The first funding priority would be the creation of a reinsurance pool. The second would establish an incentive payment program for health care insurers offering public option plans meeting certain targets and goals (allowing insurers to recoup dollars lost through lowered premiums required under the public option law); and the third would invest in the health care workforce (money that could be used to incentivize health care providers by offering loan forgiveness to providers working in underserved communities for at least four years).
The use of the State Innovation Waiver for a state-based reinsurance program is not new. Seventeen out of 19 states that received approval for the waiver have used the funding for a state-based reinsurance program. Hawaii used the waiver to replace a program providing small business tax credits that had to end because it conflicted with the Affordable Care Act. Washington used the waiver to allow all state residents, regardless of immigration status, to enroll in qualified health plans.
Per the governor’s office plan, Nevada would be the sole state to fund the reinsurance program with only federal funding — most states use a combination of state and federal funds. The basis for this is because of premium reduction targets set by the public option.

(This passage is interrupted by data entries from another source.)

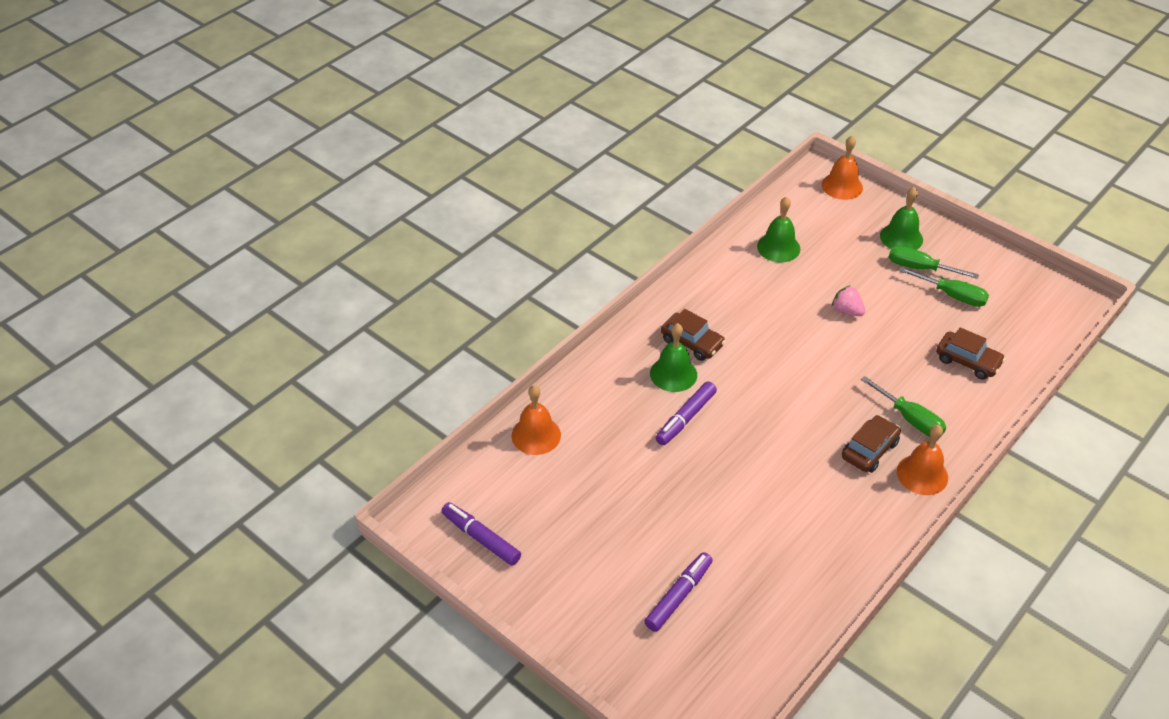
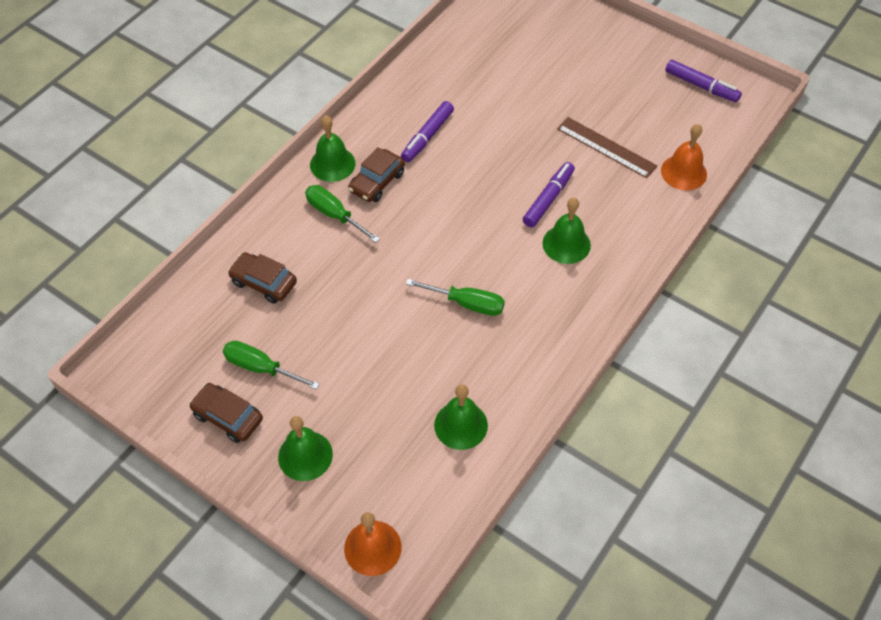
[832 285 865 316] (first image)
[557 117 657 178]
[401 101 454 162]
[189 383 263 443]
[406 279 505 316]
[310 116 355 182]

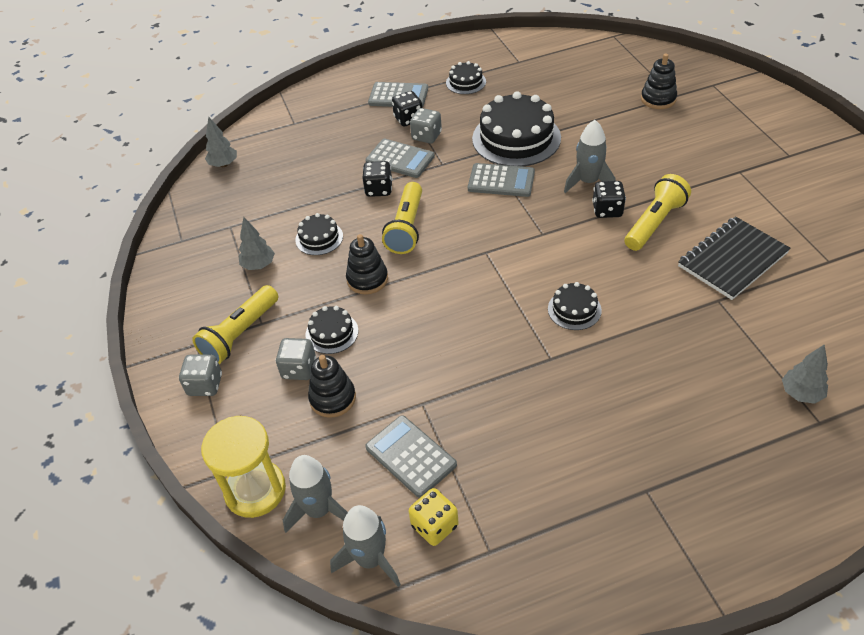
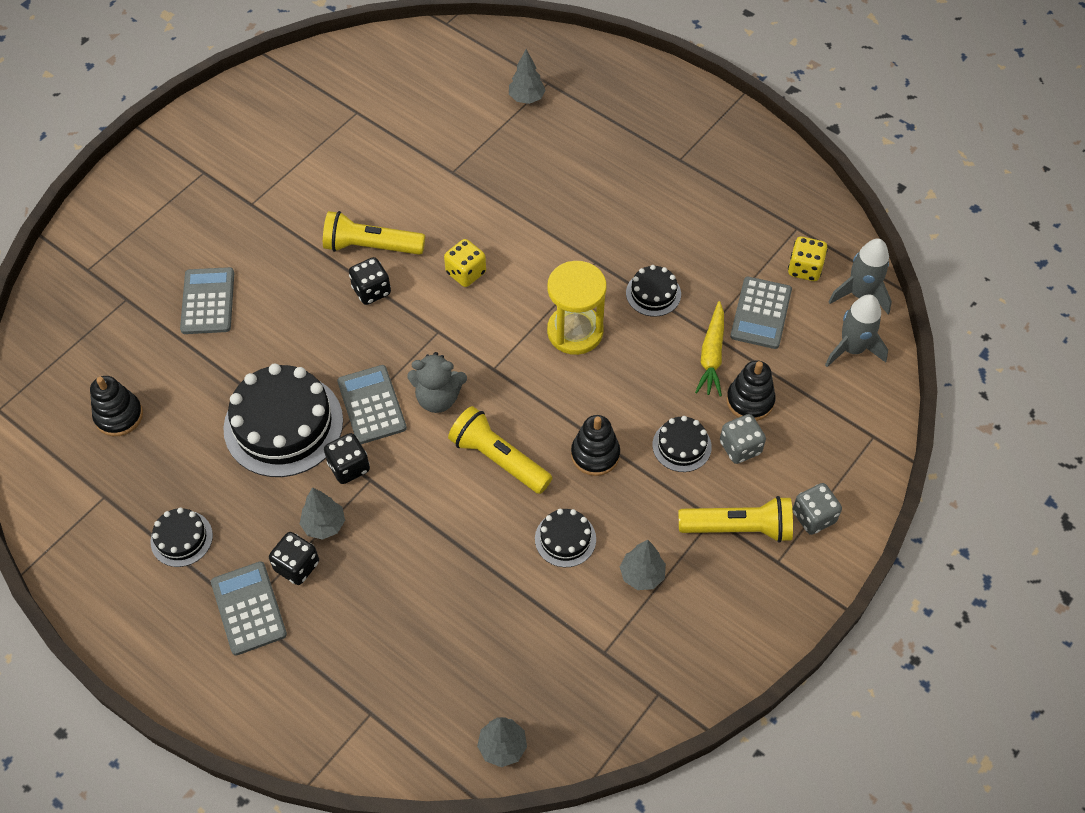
[564 120 616 193] (first image)
[678 216 790 300] (first image)
[407 352 467 413]
[444 239 486 287]
[695 301 724 397]
[547 261 607 355]
[324 433 370 484]
[180 267 234 334]
[626 265 681 317]
[90 376 143 436]
[300 487 345 540]
[448 406 552 494]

“What's nice about this avenue is that it would be free to the state, and we would design the program around how much funding we would get,” Weeks said. “And that would be what we would prioritize the funding for and then at whatever money would be leftover in the future years we would use … for the incentive payment program focused on quality.”
Previously, Lombardo called the public option “bullshit” on the campaign trail and “political theater” during his State of the State address earlier this year, advocating for a significant revision or outright repeal.
However, with the plan for the waiver, Weeks said that the governor views this as a “market stabilization program” that will invest in the entire health care system and deliver a better return on investment for health care consumers in the state.
Though the plan is still largely conceptual, additional details will solidify during the creation of the waiver, including two federally mandated public comment periods that open on Oct. 16 and end on Dec. 6. Officials are still finalizing the scheduled dates for the meetings, and the state will need to complete an updated actuarial analysis.
During the Interim Finance Committee meeting Wednesday, state lawmakers expressed concerns about unveiling a new plan less than four months before the waiver is due and noted that details of the plan had not been shared prior to the meeting.
Weeks responded that officials can amend the waiver as part of the submission process and she said she believes this plan will strengthen the public option.
“I think we need reinsurance to ensure that the high costs that are in our market are covered and that any risks associated with the public option being new in the market can be addressed,” she said. “It will actually bring in more than we anticipated.”
State officials must submit the federal waiver application by Jan. 1, 2024, under the 2021 public option law. The federal government will then have 45 days to determine if Nevada’s application is complete and an additional 180 days to evaluate the application.
This story was corrected on 10/12/2023 at 8:32 a.m. to indicate that insurers will be required to offer public option plans at a 4 percent markdown instead of 5 percent.
This story was updated on 10/13/2023 at 1:08 p.m. to include a statement from Sen. Majority Leader Nicole Cannizzaro (D-Las Vegas).